→ **Text section**:
════════════════════

Demo¶

[1]:

import numpy as np
import scipy as sp
import scipy.sparse
import matplotlib.pyplot as plt
%matplotlib inline

[2]:

from bayesbridge import BayesBridge, RegressionModel, RegressionCoefPrior
from simulate_data import simulate_design, simulate_outcome
from util import mcmc_summarizer

BayesBridge supports both dense (numpy array) and sparse (scipy sparse matrix) design matrices.¶

[3]:

n_obs, n_pred = 10 ** 4, 10 ** 3

X = simulate_design(
    n_obs, n_pred,
    binary_frac=.9,
    binary_pred_freq=.2,
    shuffle_columns=True,
    format_='sparse',
    seed=111
)

[4]:

beta_true = np.zeros(n_pred)
beta_true[:5] = 1.5
beta_true[5:10] = 1.
beta_true[10:15] = .5

n_trial = np.ones(X.shape[0]) # Binary outcome.
y = simulate_outcome(
    X, beta_true, intercept=0.,
    n_trial=n_trial, model='logit', seed=1
)

Specify regression model and prior.¶

BayesBridge uses a prior \(\pi(\beta_j \, | \, \tau) \propto \tau^{-1} \exp\left( - \, \left| \tau^{-1} \beta_j \right|^\alpha \right)\) for \(0 < \alpha \leq 1\). The default bridge exponent is \(\alpha = 1 / 2\).

[5]:

model = RegressionModel(
    y, X, family='logit',
    add_intercept=True, center_predictor=True,
        # Do *not* manually add intercept to or center X.

════════════════════

→ **Given data**:
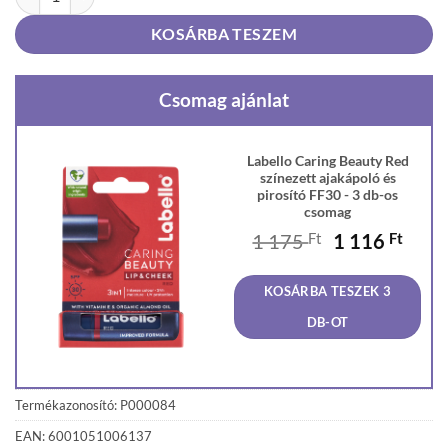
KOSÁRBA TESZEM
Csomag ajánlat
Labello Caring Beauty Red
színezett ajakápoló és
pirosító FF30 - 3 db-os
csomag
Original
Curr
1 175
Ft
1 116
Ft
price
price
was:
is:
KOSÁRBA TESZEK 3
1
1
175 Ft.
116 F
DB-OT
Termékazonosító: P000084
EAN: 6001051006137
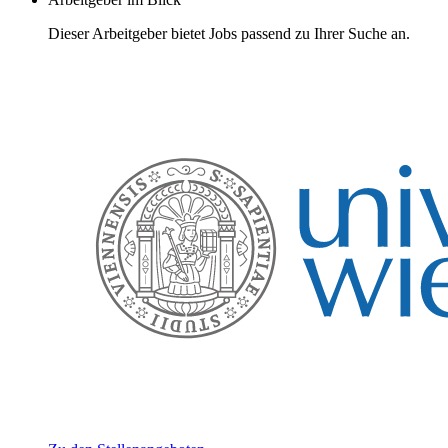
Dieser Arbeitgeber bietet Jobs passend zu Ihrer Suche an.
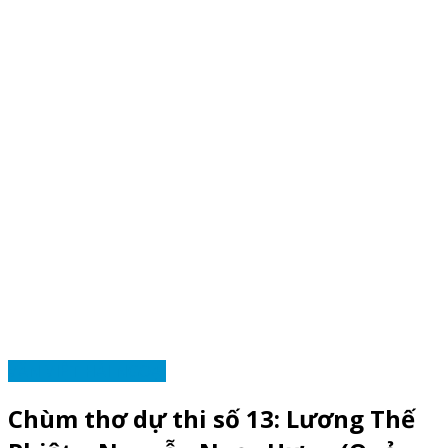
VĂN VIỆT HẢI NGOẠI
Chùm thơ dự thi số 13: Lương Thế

════════════════════

→ **Assigned task A**:
In the BayesBridge demo, which two kinds of design matrices does BayesBridge support?
→ **Assigned task B**:
Please carry the BayesBridge demo forward from its last line.
You won't need the listing for this.

→ **Your response A**:
Dense design matrices (numpy arrays) and sparse design matrices (scipy sparse matrices).

→ **Your response B**:
)

prior = RegressionCoefPrior(
    bridge_exponent=.5,
    n_fixed_effect=0,
        # Number of coefficients with Gaussian priors of pre-specified sd.
    sd_for_intercept=float('inf'),
        # Set it to float('inf') for a flat prior.
    sd_for_fixed_effect=1.,
    regularizing_slab_size=2.,
        # Weakly constrain the magnitude of coefficients under bridge prior.
)

bridge = BayesBridge(model, prior)

Run the Gibbs sampler.¶

[6]:

samples, mcmc_info = bridge.gibbs(
    n_iter=250, n_burnin=0, thin=1,
    init={'global_scale': .01},
    coef_sampler_type='cg',
    seed=111
)

Check convergence by looking at the traceplot for posterior log-density.

[7]:

plt.figure(figsize=(10, 4))
plt.rcParams['font.size'] = 20

plt.plot(samples['logp'])
plt.xlabel('MCMC iteration')
plt.ylabel('Posterior log density')
plt.show()

Restart MCMC from the last iteration with ‘gibbs_additional_iter()’.¶

[8]:

samples, mcmc_info = bridge.gibbs_additional_iter(
    mcmc_info, n_add_iter=250
)

Add more samples (while keeping the previous ones) with ‘merge=True’.

[9]:

samples, mcmc_info = bridge.gibbs_additional_iter(
    mcmc_info, n_add_iter=750, merge=True, prev_samples=samples
)
coef_samples = samples['coef'][1:, :] # Extract all but the intercept

Check mixing of regression coefficients and their posterior marginals.¶

Typically the convergence is quick and mixing of the regression coefficients is adequate.

[10]:

plt.figure(figsize=(12, 5))
plt.rcParams['font.size'] = 20

plt.plot(coef_samples[[0, 5, 10, 15], :].T)
plt.xlabel('MCMC iteration')
plt.ylabel(r'$\beta_j$', rotation=0, labelpad=10)
plt.show()

[11]:

plt.figure(figsize=(14, 5))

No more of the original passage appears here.